ORLEANS. L’Orchestre Symphonique d’Orléans joue Beethoven, Bartok

BEETHOVEN-AFFICHE-PNG-524x1024ORLEANS, les 10 et 11 février 2018. Beethoven… Et l’influence folklorique. L’Orchestre Symphonique d’Orléans poursuit sa nouvelle saison 2017 – 2018 en croisant les écritures éclectiques de Bartok, Beethoven, Kodaly… Toutes manifestent une volonté de renouvellement en intégrant les mélodies du folklore… On ne soulignera jamais assez la présence et l’influence des musiques populaires de tradition orale, dans le processus de création et de compositions des compositeurs, y compris chez les plus grands. Voilà qui efface bien des clichés et des partis pris, opposant de façon improductive, le « savant » (ou la grande musique) et le populaire… On ne s’étonne plus de mentionner chez Schubert et chez Brahms, des citations de landler, ou de motifs populaires ; ni de repérer chez Bartok ou Kodaly, d’authentiques citations qui ont valeur de références ethnologiques. Le cas est semblable chez Beethoven, comme le démontre ce nouveau programme événement de l’Orchestre d’Orléans les 10 et 11 février 2018.

ORLEANS, Théâtre / Salle Touchard
Le 10 février 2018, 20h30
Le 11 février 2018, 16h
RESERVEZ VOTRE PLACE
http://www.orchestre-orleans.com/concert/beethoven-linfluence-folklorique/

Orchestre Symphonique d’Orléans
Takuya OTAKI, piano
Simon Proust, direction

Programme :

BÉLA BARTÓK

Romanian Folk Dances BB 76
Composées en 1917, les danses éclairent la volonté du musicien de ressusciter un patrimoine culturel par l’assimilation profonde du folklore dont il a lui-même noté dans les campagnes la diversité inspiratrice : rythmes, harmonisations respectueuses des caractères modaux de la musique populaire roumaine.

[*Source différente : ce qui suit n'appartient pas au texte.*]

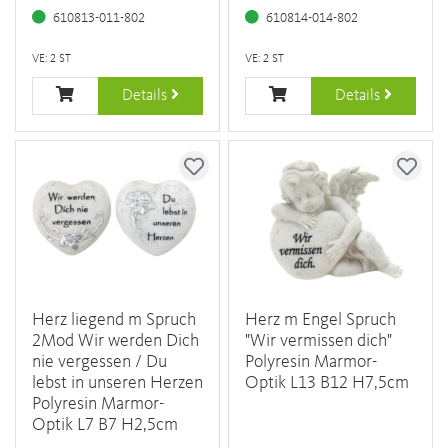
610813-011-802
610814-014-802
VE: 2 ST
VE: 2 ST
Details
Details
Herz liegend m Spruch
Herz m Engel Spruch
2Mod Wir werden Dich
"Wir vermissen dich"
nie vergessen / Du
Polyresin Marmor-
lebst in unseren Herzen
Optik L13 B12 H7,5cm
Polyresin Marmor-
Optik L7 B7 H2,5cm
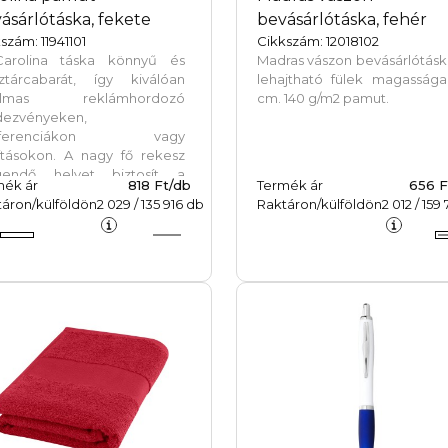
ásárlótáska, fekete
bevásárlótáska, fehér
szám: 11941101
Cikkszám: 12018102
arolina táska könnyű és
Madras vászon bevásárlótásk
ztárcabarát, így kiválóan
lehajtható fülek magassága
kalmas reklámhordozó
cm. 140 g/m2 pamut.
dezvényeken,
nferenciákon vagy
lításokon. A nagy fő rekesz
gendő helyet biztosít a
mék ár
818 Ft/db
Termék ár
656 F
yű tárgyak tárolására, a 30
áron/külföldön
2 029
/
135 916
db
Raktáron/külföldön
2 012
/
159 
-es vállpántok pedig
önnyítik a táska szállítását.
ek magassága 30 cm. 100
2 pamut.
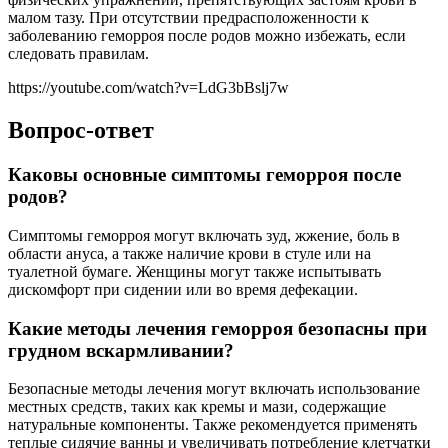
малом тазу. При отсутствии предрасположенности к
заболеванию геморроя после родов можно избежать, если
следовать правилам.
https://youtube.com/watch?v=LdG3bBslj7w
Вопрос-ответ
Каковы основные симптомы геморроя после
родов?
Симптомы геморроя могут включать зуд, жжение, боль в
области ануса, а также наличие крови в стуле или на
туалетной бумаге. Женщины могут также испытывать
дискомфорт при сидении или во время дефекации.
Какие методы лечения геморроя безопасны при
грудном вскармливании?
Безопасные методы лечения могут включать использование
местных средств, таких как кремы и мази, содержащие
натуральные компоненты. Также рекомендуется применять
теплые сидячие ванны и увеличивать потребление клетчатки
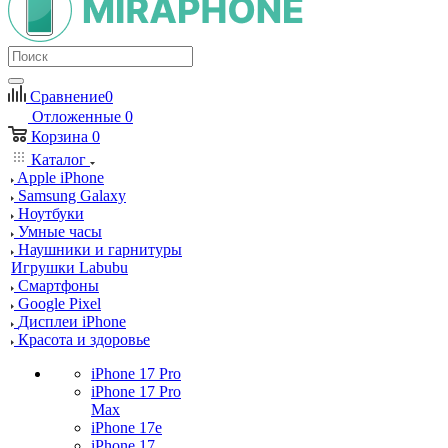
Сравнение
0
Отложенные
0
Корзина
0
Каталог
Apple iPhone
Samsung Galaxy
Ноутбуки
Умные часы
Наушники и гарнитуры
Игрушки Labubu
Смартфоны
Google Pixel
Дисплеи iPhone
Красота и здоровье
iPhone 17 Pro
iPhone 17 Pro
Max
iPhone 17e
iPhone 17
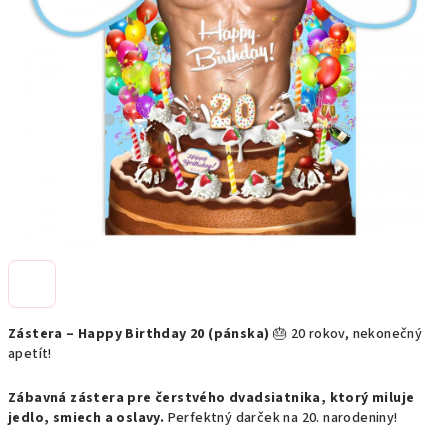
Zástera – Happy Birthday 20 (pánska)
🎂 20 rokov, nekonečný
apetít!
Zábavná zástera pre čerstvého dvadsiatnika, ktorý miluje
jedlo, smiech a oslavy.
Perfektný darček na 20. narodeniny!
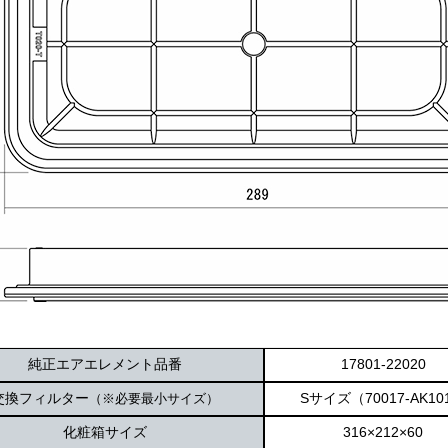
純正エアエレメント品番
17801-22020
交換フィルター
Sサイズ（70017-AK10
（※必要最小サイズ）
化粧箱サイズ
316×212×60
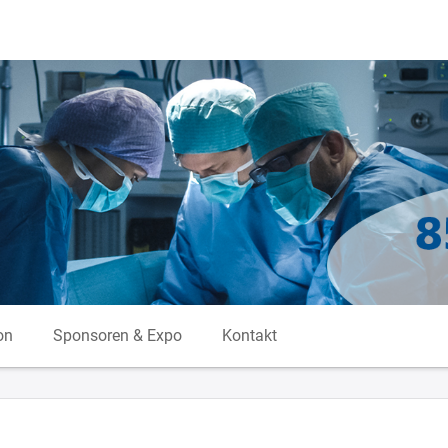
on
Sponsoren & Expo
Kontakt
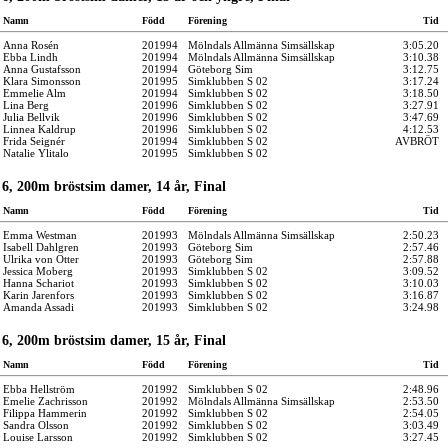
Namn
Född
Förening
Tid
Anna Rosén
201994
Mölndals Allmänna Simsällskap
3:05.20
Ebba Lindh
201994
Mölndals Allmänna Simsällskap
3:10.38
Anna Gustafsson
201994
Göteborg Sim
3:12.75
Klara Simonsson
201995
Simklubben S 02
3:17.24
Emmelie Alm
201994
Simklubben S 02
3:18.50
Lina Berg
201996
Simklubben S 02
3:27.91
Julia Bellvik
201996
Simklubben S 02
3:47.69
Linnea Kaldrup
201996
Simklubben S 02
4:12.53
Frida Seignér
201994
Simklubben S 02
AVBRÖT
Natalie Ylitalo
201995
Simklubben S 02
6, 200m bröstsim damer, 14 år, Final
Namn
Född
Förening
Tid
Emma Westman
201993
Mölndals Allmänna Simsällskap
2:50.23
Isabell Dahlgren
201993
Göteborg Sim
2:57.46
Ulrika von Otter
201993
Göteborg Sim
2:57.88
Jessica Moberg
201993
Simklubben S 02
3:09.52
Hanna Schariot
201993
Simklubben S 02
3:10.03
Karin Jarenfors
201993
Simklubben S 02
3:16.87
Amanda Assadi
201993
Simklubben S 02
3:24.98
6, 200m bröstsim damer, 15 år, Final
Namn
Född
Förening
Tid
Ebba Hellström
201992
Simklubben S 02
2:48.96
Emelie Zachrisson
201992
Mölndals Allmänna Simsällskap
2:53.50
Filippa Hammerin
201992
Simklubben S 02
2:54.05
Sandra Olsson
201992
Simklubben S 02
3:03.49
Louise Larsson
201992
Simklubben S 02
3:27.45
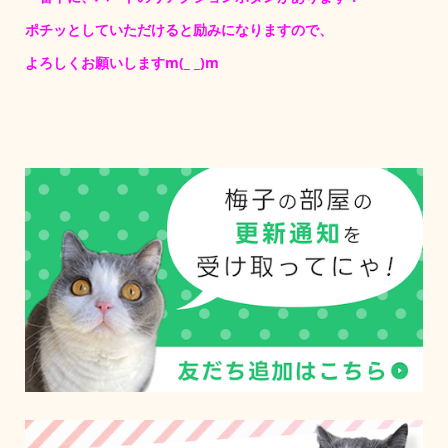
ポチッとしていただけると励みになりますので、
よろしくお願いしますm(_ _)m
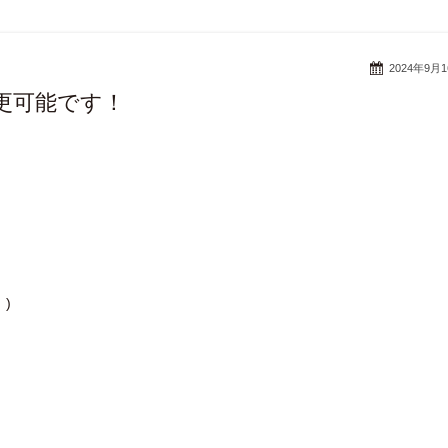
2024年9月
更可能です！
)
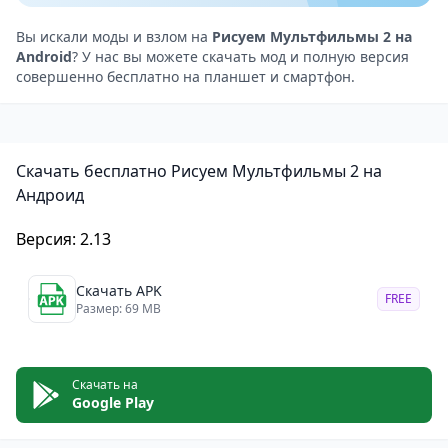
добавлять звуковые эффекты и озвучку, что делает
мультфильмы более живыми и интересными.
Вы искали моды и взлом на
Рисуем Мультфильмы 2 на
Android
? У нас вы можете скачать мод и полную версия
Пользователи могут записывать свой голос или
совершенно бесплатно на планшет и смартфон.
использовать готовые звуковые файлы.
Экспорт и обмен: Завершенные проекты можно
экспортировать в разных форматах и делиться ими
Скачать бесплатно Рисуем Мультфильмы 2 на
с друзьями или публиковать в социальных сетях.
Андроид
Преимущества
Развлечение и обучение: Рисуем Мультфильмы 2 не
Версия: 2.13
только развлекает, но и обучает, помогая развивать
навыки рисования и анимации.
Скачать APK
FREE
Размер: 69 MB
Креативность без границ: Пользователи могут
реализовать свои идеи и фантазии, создавая
уникальные мультфильмы.
Скачать на
Удобство для разных возрастов: Приложение
Google Play
подходит как детям, так и взрослым, что делает его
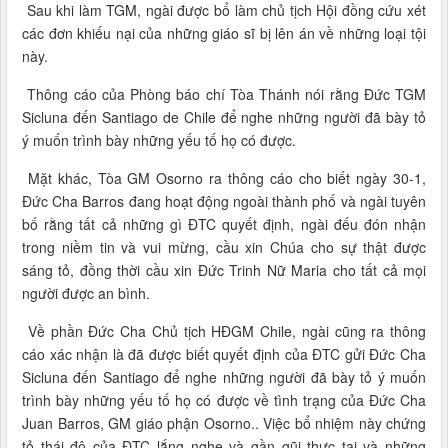
Sau khi làm TGM, ngài được bổ làm chủ tịch Hội đồng cứu xét
các đơn khiếu nại của những giáo sĩ bị lên án về những loại tội
này.
Thông cáo của Phòng báo chí Tòa Thánh nói rằng Đức TGM
Sicluna đến Santiago de Chile để nghe những người đã bày tỏ
ý muốn trình bày những yếu tố họ có được.
Mặt khác, Tòa GM Osorno ra thông cáo cho biết ngày 30-1,
Đức Cha Barros đang hoạt động ngoài thành phố và ngài tuyên
bố rằng tất cả những gì ĐTC quyết định, ngài đếu đón nhận
trong niềm tin và vui mừng, cầu xin Chúa cho sự thật được
sáng tỏ, đồng thời cầu xin Đức Trinh Nữ Maria cho tất cả mọi
người được an bình.
Về phần Đức Cha Chủ tịch HĐGM Chile, ngài cũng ra thông
cáo xác nhận là đã được biết quyết định của ĐTC gửi Đức Cha
Sicluna đến Santiago để nghe những người đã bày tỏ ý muốn
trình bày những yếu tố họ có được về tình trạng của Đức Cha
Juan Barros, GM giáo phận Osorno.. Việc bổ nhiệm này chứng
tỏ thái độ của ĐTC lắng nghe và gần gũi thực tại và những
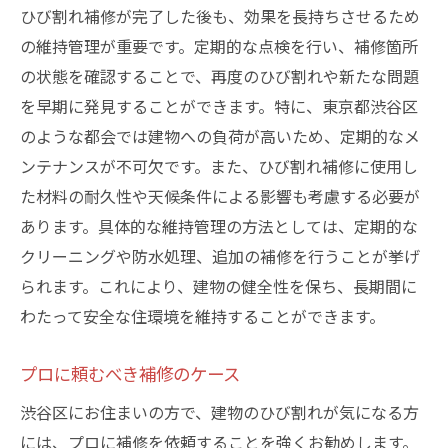
ひび割れ補修が完了した後も、効果を長持ちさせるため
の維持管理が重要です。定期的な点検を行い、補修箇所
の状態を確認することで、再度のひび割れや新たな問題
を早期に発見することができます。特に、東京都渋谷区
のような都会では建物への負荷が高いため、定期的なメ
ンテナンスが不可欠です。また、ひび割れ補修に使用し
た材料の耐久性や天候条件による影響も考慮する必要が
あります。具体的な維持管理の方法としては、定期的な
クリーニングや防水処理、追加の補修を行うことが挙げ
られます。これにより、建物の健全性を保ち、長期間に
わたって安全な住環境を維持することができます。
プロに頼むべき補修のケース
渋谷区にお住まいの方で、建物のひび割れが気になる方
には、プロに補修を依頼することを強くお勧めします。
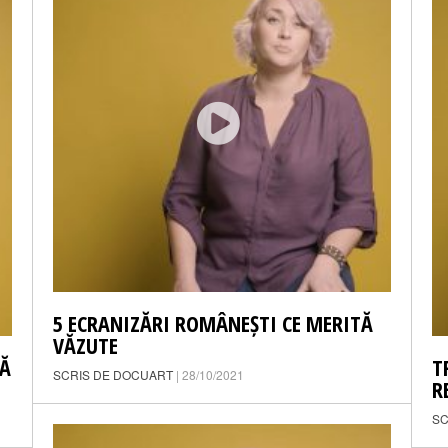
5 ECRANIZĂRI ROMÂNEȘTI CE MERITĂ
VĂZUTE
TĂ
T
SCRIS DE DOCUART
| 28/10/2021
R
SC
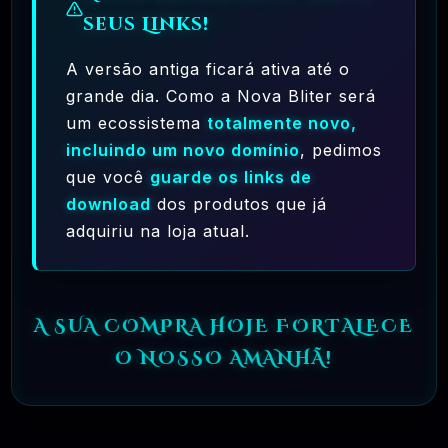
🗓️ MAR, 10 / 2025
seus Links!
A versão antiga ficará ativa até o
grande dia. Como a Nova Bliter será
um ecossistema
totalmente novo,
incluindo um novo domínio
, pedimos
que você
guarde os links de
download
dos produtos que já
Ferramentas Premium De IA Ilimitadas
adquiriu na loja atual.
R$97,00
❓
RECOMENDO
A SUA COMPRA HOJE FORTALECE
🗓️ MAR, 10 / 2025
Hostinger – A Melhor Hospedagem De Sites
O NOSSO AMANHÃ!
Do Mercado!
R$ 9,99
❓
RECOMENDO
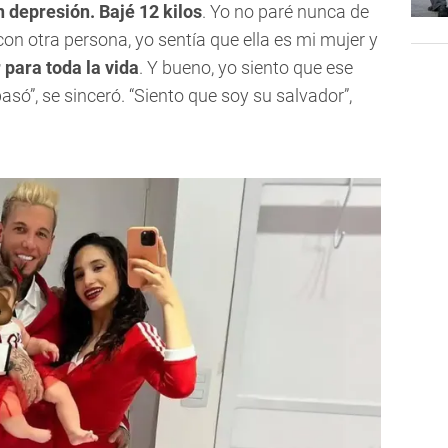
 depresión. Bajé 12 kilos
. Yo no paré nunca de
con otra persona, yo sentía que ella es mi mujer y
 para toda la vida
. Y bueno, yo siento que ese
pasó”, se sinceró. “Siento que soy su salvador”,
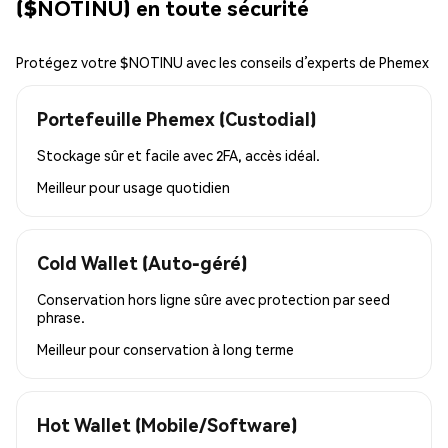
($NOTINU) en toute sécurité
Protégez votre $NOTINU avec les conseils d’experts de Phemex
Portefeuille Phemex (Custodial)
Stockage sûr et facile avec 2FA, accès idéal.
Meilleur pour
usage quotidien
Cold Wallet (Auto-géré)
Conservation hors ligne sûre avec protection par seed
phrase.
Meilleur pour
conservation à long terme
Hot Wallet (Mobile/Software)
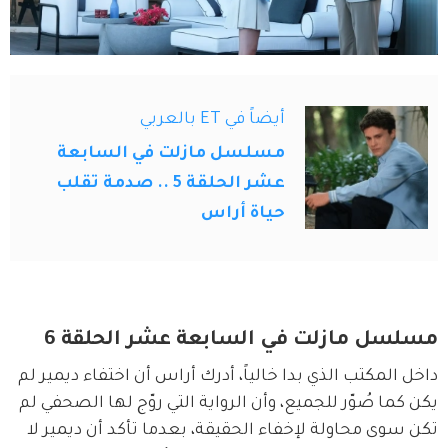
أيضاً في ET بالعربي
مسلسل مازلت في السابعة
عشر الحلقة 5 .. صدمة تقلب
حياة أراس
مسلسل مازلت في السابعة عشر الحلقة 6
داخل المكتب الذي بدا خالياً، أدرك أراس أن اختفاء ديمير لم 
يكن كما صُوّر للجميع، وأن الرواية التي روّج لها الصحفي لم 
تكن سوى محاولة لإخفاء الحقيقة، بعدما تأكد أن ديمير لا 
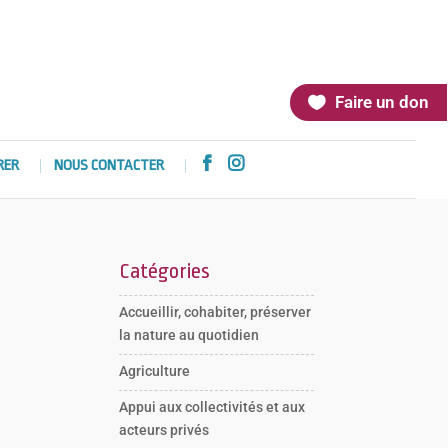
Faire un don


RER
NOUS CONTACTER
Catégories
Accueillir, cohabiter, préserver
la nature au quotidien
Agriculture
Appui aux collectivités et aux
acteurs privés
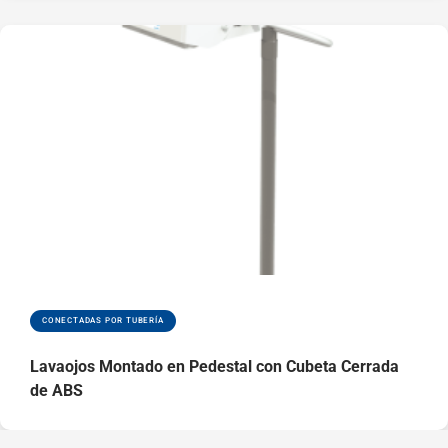
CONECTADAS POR TUBERÍA
Lavaojos Montado en Pedestal con Cubeta Cerrada
de ABS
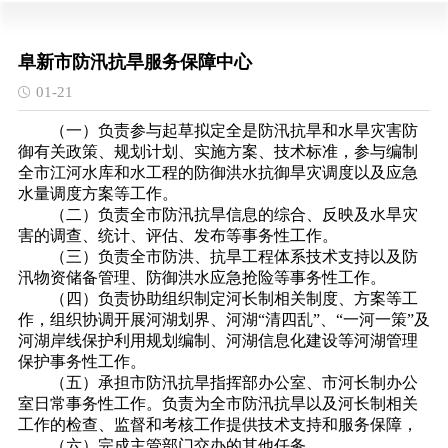
阜新市防汛抗旱服务保障中心
01-21
（一）负责参与起草拟定全是防汛抗旱和水旱灾害防
御有关政策、规划计划、实施方案、技术标准，参与编制
全市江河水库和水工程的防御洪水抗御旱灾调度以及应急
水量调度方案等工作。
（二）负责全市防汛抗旱信息的综合、反映及水旱灾
害的调查、统计、评估、发布等事务性工作。
（三）负责全市防洪、抗旱工程体系技术支持以及防
汛物资储备管理、防御洪水应急抢险等事务性工作。
（四）负责协助组织制定河长制相关制度、方案等工
作，组织协调开展河湖划界、河湖“清四乱”、“一河一策”及
河湖岸线保护利用规划编制、河湖信息化建设等河湖管理
保护事务性工作。
（五）承担市防汛抗旱指挥部办公室、市河长制办公
室日常事务性工作。负责为全市防汛抗旱以及河长制相关
工作的检查、监督和考核工作提供技术支持和服务保障，
（六）完成主管部门交办的其他任务。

3ème Concerto pour Piano et Orchestre en mi majeur Sz119
Ecrit en 1945, le Concerto pour piano n°3 est le dernier ouvrage de Bartók. Il est dédié à sa femme, … d’où un certain caractère « féminin » (clarté dans la structure, transparence des tonalités, sérénité des sentiments exprimés … en une simplicité qui serait ainsi la marque de l’inspiration dernière de Bartók. La création posthume de l’œuvre a eu lieu l’année suivante en 1946 à Philadelphia avec Gyorgy Sandor au piano.

LUDWIG VAN BEETHOVEN
Symphonie n°1 op.21 en do majeur
Par ce premier opus symphonique – préambule et manifeste d’un cycle à venir parmi les plus novateurs et visionnaires de l’histoire du genre symphonique, Beethoven cherche et trouve son propre langage. Cette première symphonie déborde d’énergie. Elle utilise de manière intensive les bois et les cuivres, au point qu’elle fut surnommée la « symphonie militaire ». Cette martialité qur tranche avec l’esprit d’élégance facétieuse et la grâce de Haydn et de Mozart, n’empêche pas une maîtrise absolue de l’orchestration. La 1ère audition eut lieu à Vienne en avril 1800 sous la direction du compositeur.

KODALY
Dances from Galanta
Aussi inspiré et ému sincèrement par les mélodies populaires de son enfance, Kodaly se souvient ici des thèmes de son village de Galanta, réputé pour son orchestre tzigane. Il intègre dans son propre langage musical, ce folklore riche en airs exotiques, parfois nostalgiques, toujours indomptés. Commande pour le 80e anniversaire de la Société Philharmonique de Budapest, les Danses Galanta sont créées le 23 octobre 1933.

Présentation des interprètes…

Takuya OTAKI, jeune pianiste japonais, interprétera le 3e concerto pour piano de Bartók. Le piano de Takuya est celui de Falla comme celui de Crumb, imaginatif et empreint de douceur et de violence.

Simon PROUST est un jeune chef d’orchestre dynamique et sensible qui réunit une direction expressive et un enthousiasme communicatif. En 2016, Il a obtenu un 2e Prix au Concours International de Direction George Enesco et à été nommé « Talent ADAMI 2016 ». Actuellement, il est « Conducting Fellow » au Royal Conservatoire of Scotland à Glasgow. Simon Proust vient d’être nommé Chef-assistant à l’Ensemble Intercontemporain.